EXERCISE DIRECTIONS:
Rewrite the records below, substituting "flow meter" for every "water meter" and changing nothing else. Omit the pictures from your version.

[Data records]
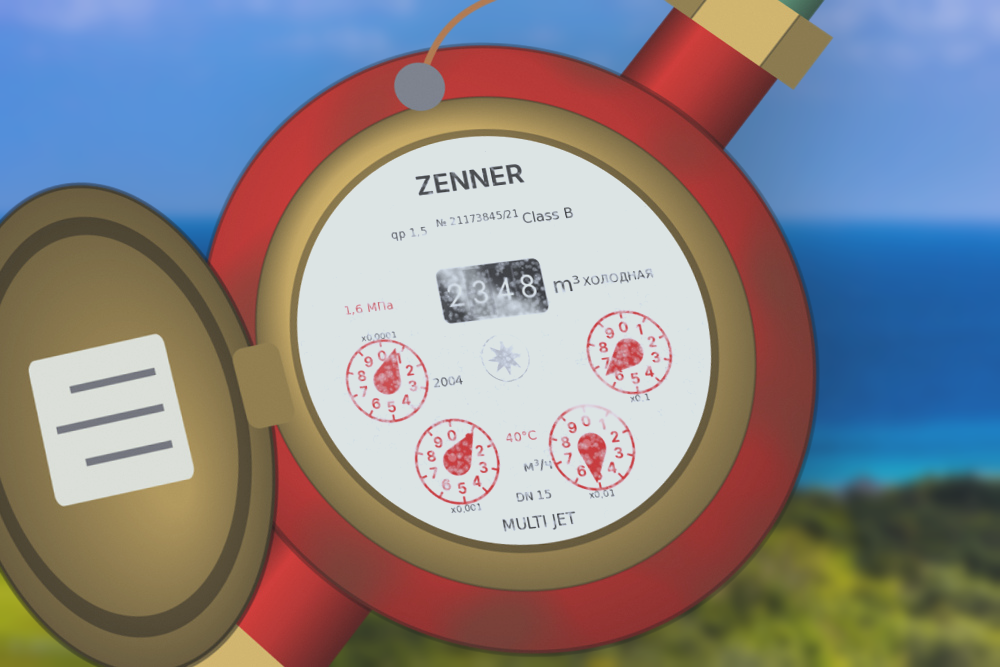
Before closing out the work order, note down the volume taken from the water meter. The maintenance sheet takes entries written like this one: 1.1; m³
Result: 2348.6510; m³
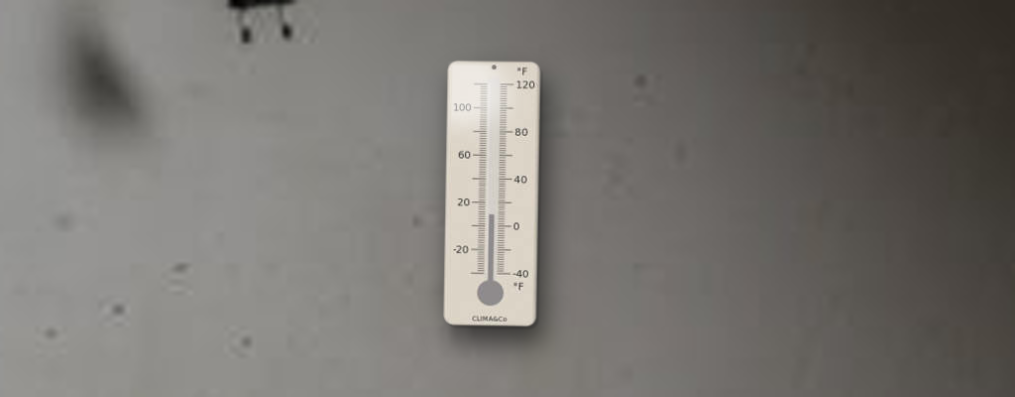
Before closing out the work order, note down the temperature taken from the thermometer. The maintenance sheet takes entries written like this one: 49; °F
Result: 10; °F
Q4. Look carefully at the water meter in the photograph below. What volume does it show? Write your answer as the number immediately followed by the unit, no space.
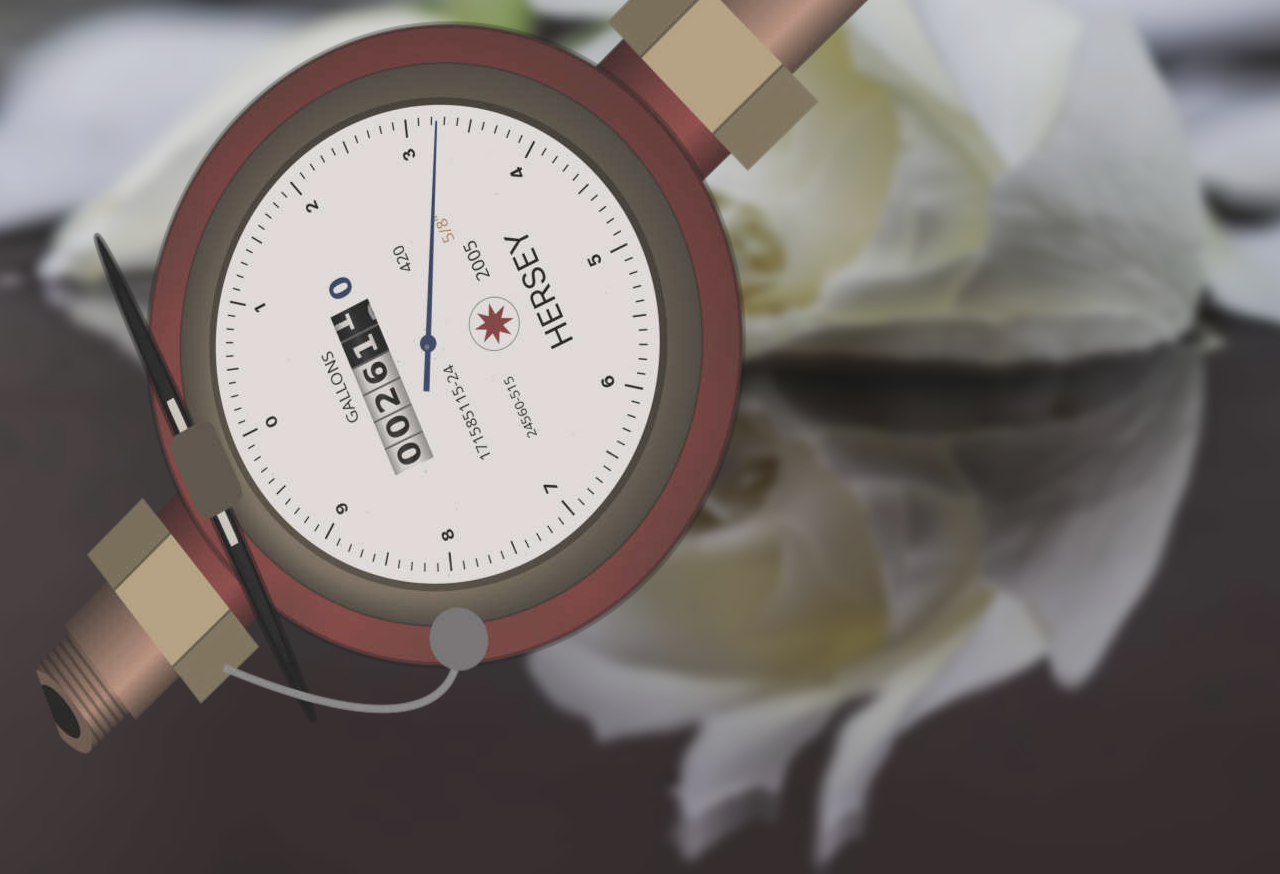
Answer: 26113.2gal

WRITTEN RESPONSE:
Before closing out the work order, note down the volume taken from the flow meter. The maintenance sheet takes entries written like this one: 1.1; m³
Result: 2348.6510; m³
Before closing out the work order, note down the temperature taken from the thermometer. The maintenance sheet takes entries written like this one: 49; °F
Result: 10; °F
Q4. Look carefully at the flow meter in the photograph below. What volume does it show? Write your answer as the number immediately followed by the unit, no space.
Answer: 26113.2gal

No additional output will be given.